Deep Image Segmentation via Discriminant Feature Learning
For researchers in image segmentation, DDA offers a simple, architecture-agnostic loss that enhances boundary quality without added inference cost, though it is an incremental improvement over existing methods.
The paper introduces Deep Discriminant Analysis (DDA), a loss function that improves segmentation accuracy, boundary sharpness, and model confidence by maximizing between-class variance and minimizing within-class variance. On the DIS5K benchmark, DDA consistently outperforms standard losses across various architectures.

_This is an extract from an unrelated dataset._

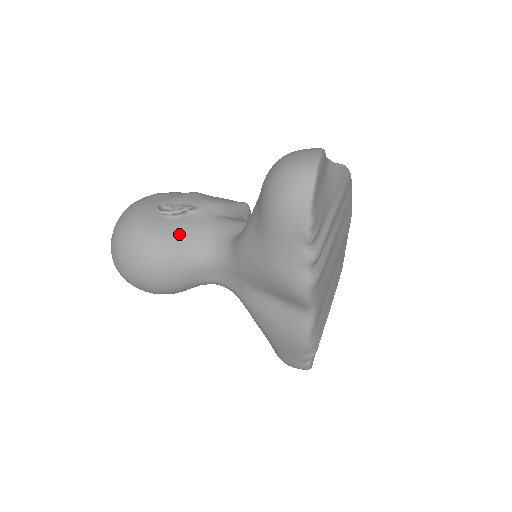
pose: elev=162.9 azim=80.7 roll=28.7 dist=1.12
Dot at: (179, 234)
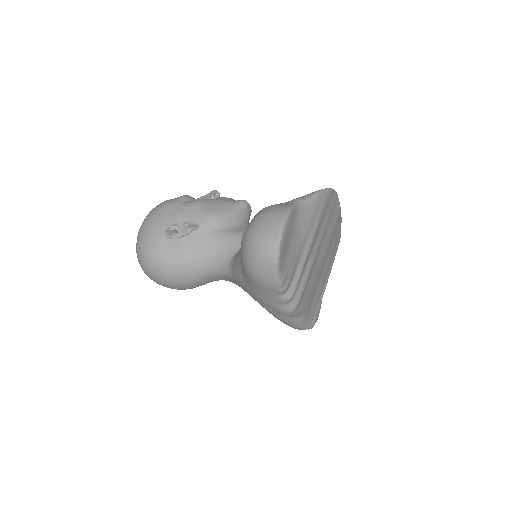
Dot at: (187, 254)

Accurate image segmentation remains challenging, particularly in generating sharp, confident boundaries. While modern architectures have advanced the field, many of them still rely on standard loss functions like Cross-Entropy and Dice, which often neglect the discriminative structure of learned features, leading to inaccurate boundaries. This work introduces Deep Discriminant Analysis (DDA), a differentiable, architecture-agnostic loss function that embeds classical discriminant principles for network training. DDA explicitly maximizes between-class variance while minimizing within-class one, promoting compact and separable feature distributions without increasing inference cost. Evaluations on the DIS5K benchmark demonstrate that DDA consistently improves segmentation accuracy, boundary sharpness, and model confidence across various architectures. Our results show that integrating discriminant analysis offers a simple, effective path for building more robust segmentation models.